■ **About this task**
Report every line of the records that contains the word "pressetætning". Case counts.

Dataset records

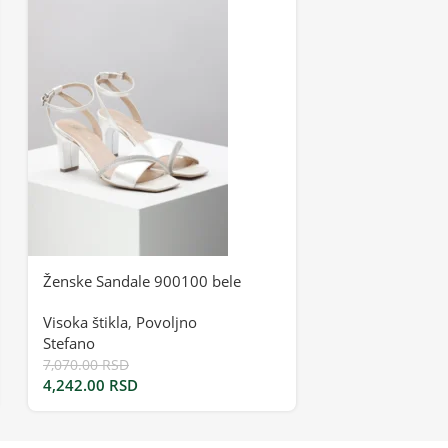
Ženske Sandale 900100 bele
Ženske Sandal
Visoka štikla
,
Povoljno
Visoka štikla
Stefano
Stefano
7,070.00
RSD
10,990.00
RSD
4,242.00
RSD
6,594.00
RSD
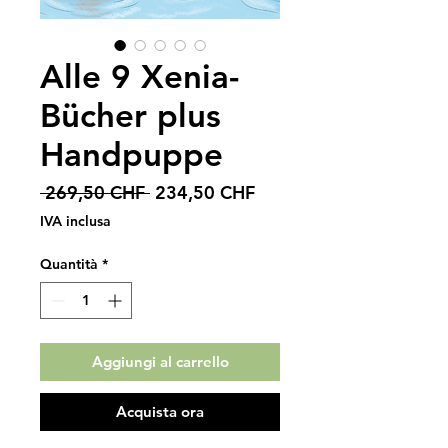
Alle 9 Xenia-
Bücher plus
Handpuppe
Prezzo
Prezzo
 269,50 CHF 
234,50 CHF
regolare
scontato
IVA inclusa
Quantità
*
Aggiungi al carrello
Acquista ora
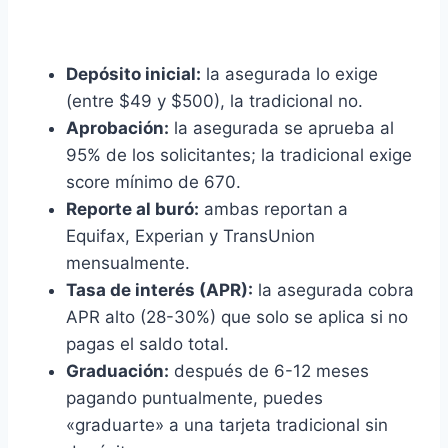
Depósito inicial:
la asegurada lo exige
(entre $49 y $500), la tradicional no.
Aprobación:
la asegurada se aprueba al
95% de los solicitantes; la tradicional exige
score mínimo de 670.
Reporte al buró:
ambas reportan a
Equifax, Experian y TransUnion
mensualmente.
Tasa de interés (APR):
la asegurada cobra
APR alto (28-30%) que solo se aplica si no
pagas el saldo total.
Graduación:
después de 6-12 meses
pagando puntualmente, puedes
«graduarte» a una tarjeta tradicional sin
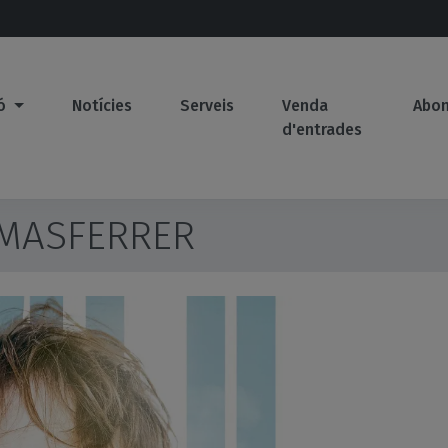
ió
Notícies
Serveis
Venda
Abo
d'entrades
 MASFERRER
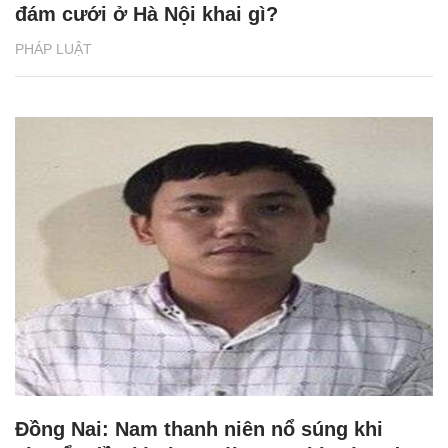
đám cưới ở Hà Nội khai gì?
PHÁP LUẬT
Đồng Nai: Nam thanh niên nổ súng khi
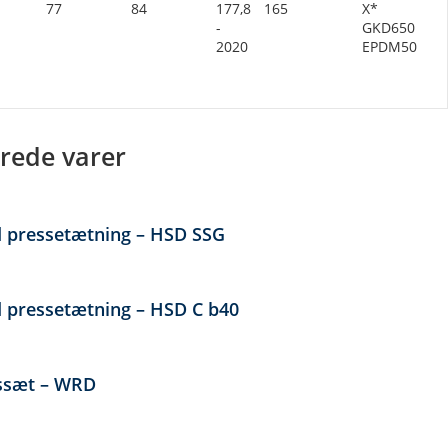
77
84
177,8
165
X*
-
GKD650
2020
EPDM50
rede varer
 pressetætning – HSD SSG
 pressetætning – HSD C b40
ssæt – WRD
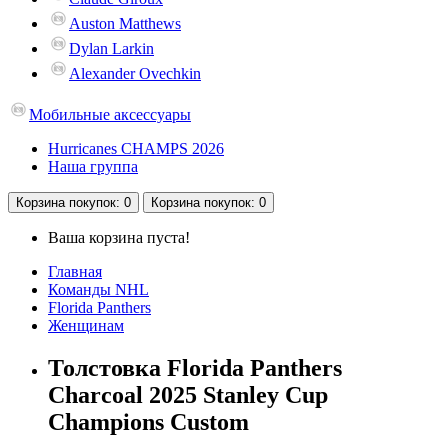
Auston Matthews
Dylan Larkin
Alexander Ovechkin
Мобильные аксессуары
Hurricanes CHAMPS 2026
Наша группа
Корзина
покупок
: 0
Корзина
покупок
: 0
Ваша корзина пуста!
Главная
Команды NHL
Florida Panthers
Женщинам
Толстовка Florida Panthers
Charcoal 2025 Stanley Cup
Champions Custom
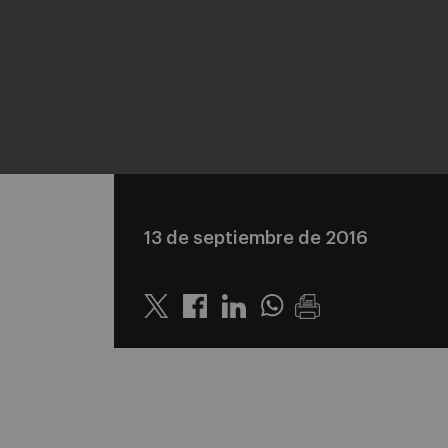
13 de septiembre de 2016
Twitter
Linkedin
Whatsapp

■ **Reply**
 pressetætning – HSD SSG
 pressetætning – HSD C b40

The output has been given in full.